Addressing OLED Industry Challenges

OLED displays, widely used in high-definition smartphones and TVs, rely on fine metal masks to precisely deposit organic light-emitting materials. To meet industry requirements, FMMs must maintain micro-scale dimensional accuracy at operating temperatures, with edge roughness below one micron and thermal expansion coefficients less than 1.5 × 10⁻⁶. However, conventional Invar alloy masks have struggled to meet these stringent demands due to microstructural inhomogeneity and processing limitations.

Innovative Electrodeposition Method

To overcome these challenges, Guo’s team developed an electrodeposition and hydrogen annealing technique that effectively controls impurity levels, grain size, and inclusion formation. By refining process parameters over more than five years of research, the team succeeded in producing near-zero expansion Invar alloy films with uniform microstructure and exceptionally low thermal expansion coefficients.
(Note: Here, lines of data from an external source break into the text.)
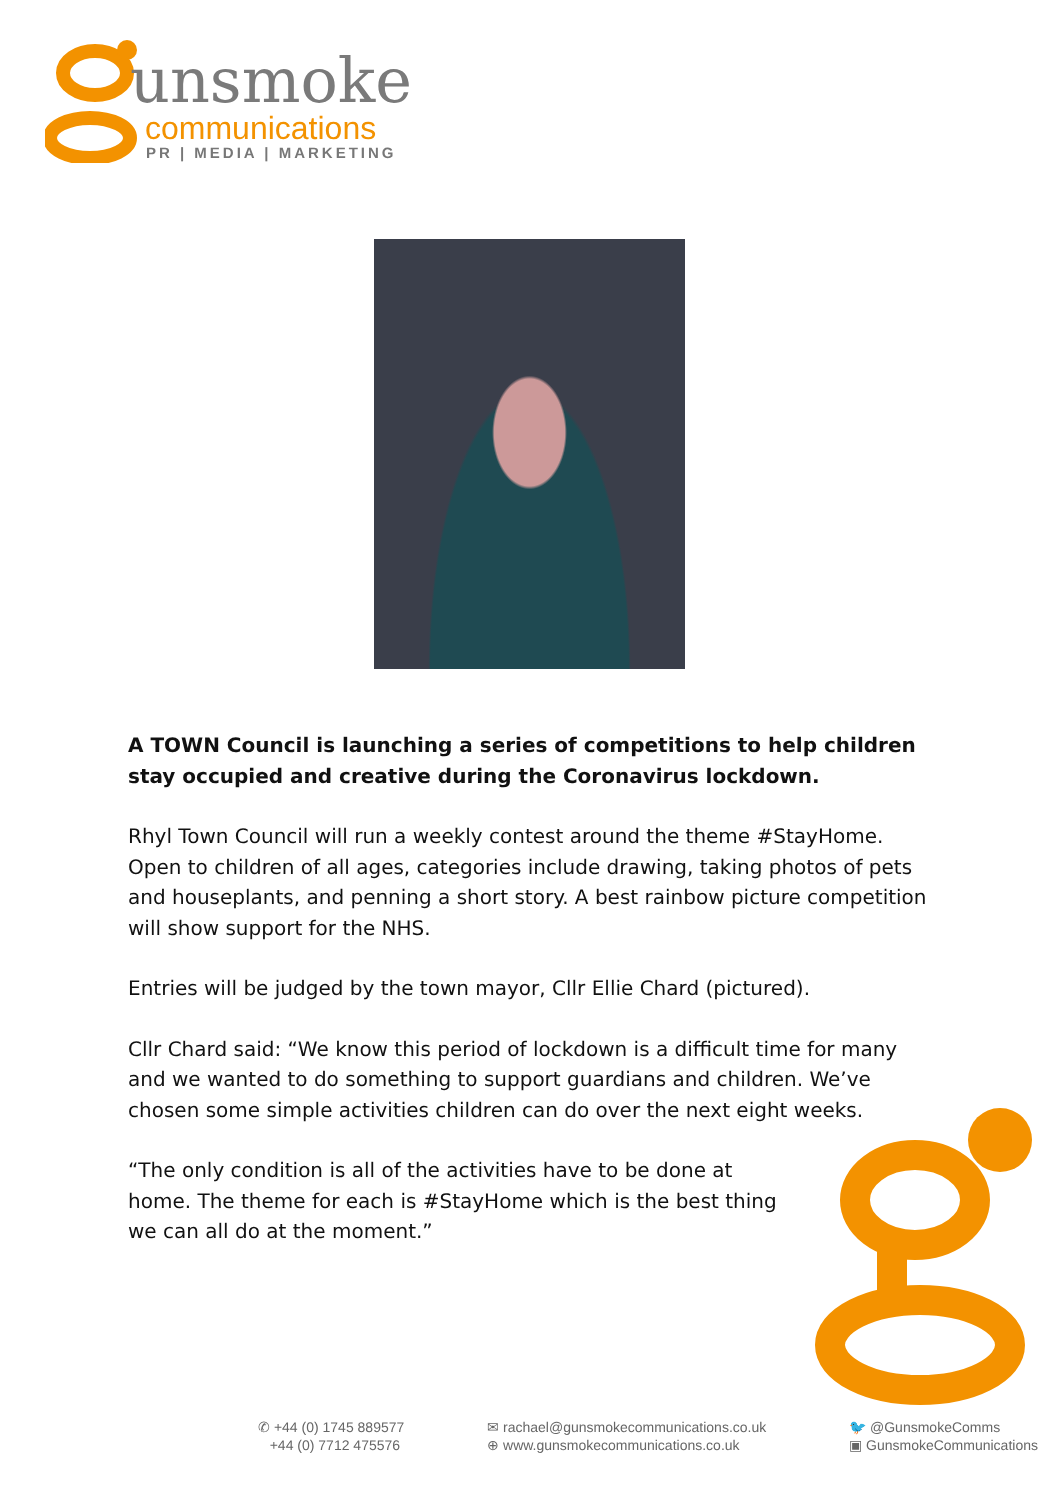unsmoke
communications
PR | MEDIA | MARKETING
A TOWN Council is launching a series of competitions to help children stay occupied and creative during the Coronavirus lockdown.
Rhyl Town Council will run a weekly contest around the theme #StayHome. Open to children of all ages, categories include drawing, taking photos of pets and houseplants, and penning a short story. A best rainbow picture competition will show support for the NHS.
Entries will be judged by the town mayor, Cllr Ellie Chard (pictured).
Cllr Chard said: “We know this period of lockdown is a difficult time for many and we wanted to do something to support guardians and children. We’ve chosen some simple activities children can do over the next eight weeks.
“The only condition is all of the activities have to be done at home. The theme for each is #StayHome which is the best thing we can all do at the moment.”
✆ +44 (0) 1745 889577
+44 (0) 7712 475576
✉ rachael@gunsmokecommunications.co.uk
⊕ www.gunsmokecommunications.co.uk
🐦 @GunsmokeComms
▣ GunsmokeCommunications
This innovative approach enables stable preparation of Invar alloy films with edge roughness below one micron—meeting the global benchmark for OLED mask performance. Notably, the electrodeposited films achieved a thermal expansion coefficient as low as 1 × 10⁻⁶, setting a new standard for high-precision applications.

International Recognition

The research was prominently featured by the Royal Society of Chemistry, highlighting its significance for next-generation OLED manufacturing. The paper, titled “Fabrication of low thermal expansion coefficient electrodeposited Invar alloy films by hydrogen annealing for OLED fine metal masks” (DOI: 10.1039/D4TC00910A), showcases how fundamental advances in alloy processing can address pressing technological bottlenecks in display technologies.